Le problème, c'est qu'il n'y aucune loi qui encadre le financement des courses à la direction des partis. Rien. Les enveloppes brunes peuvent circuler à gogo, tout est légal.

Légal, mais immoral. Car ces entrepreneurs risquent de devenir gourmands: je finance ton élection, mais tu me refiles un contrat.

Qu'est-ce que le gouvernement attend pour encadrer le monde municipal? Quand on voit un entrepreneur faire la pluie et le beau temps à Boisbriand, quand les élus sont copains-copains avec les entrepreneurs, on se dit: «C'est le far west».

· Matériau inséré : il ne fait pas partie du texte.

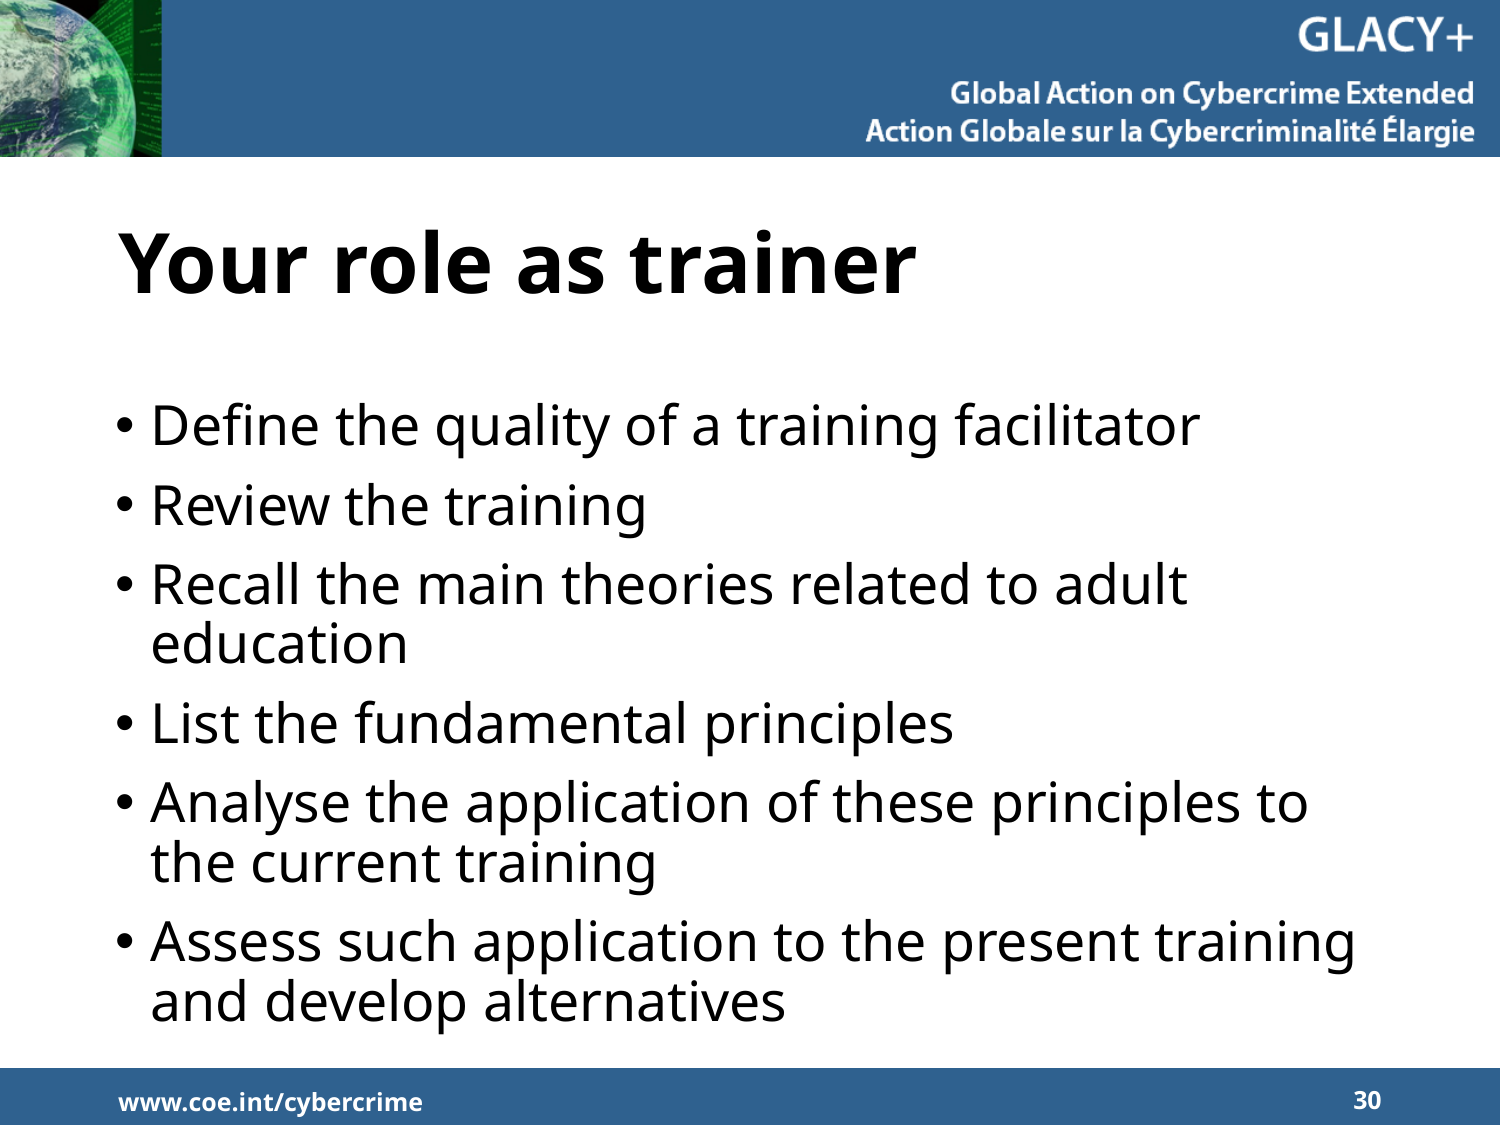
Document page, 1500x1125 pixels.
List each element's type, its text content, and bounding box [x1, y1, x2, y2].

Et le gouvernement se tourne les pouces.

Mme Harel s'est vantée d'avoir réagi rapidement. Il y a tout de même eu deux semaines de délai entre les premières allégations et le renvoi de Benoit Labonté. Une éternité en politique, surtout en campagne électorale.

* * *

Un mot sur Pierre Lampron, le nouveau bras droit de Mme Harel. Si elle est élue maire de Montréal, il deviendra président du comité exécutif.

M. Lampron est un néophyte. Il ne connaît rien à la politique et il n'a jamais été candidat. C'est un homme impliqué dans la culture. Comment pourra-t-il gouverner une ville pratiquement ingouvernable, lui, un débutant? A-t-il déjà assisté à un conseil municipal?

«Pour être efficace, il faut s'organiser efficacement», a-t-il dit, hier, pendant le point de presse. Pas fort-fort. Mais Montréal a vu pire. L'ex-maire Pierre Bourque avait nommé Jean Fortier, un homme sans expérience, président du comité exécutif. Son passage a été désastreux.

Est-ce que Montréal peut se permettre de prendre de tels risques?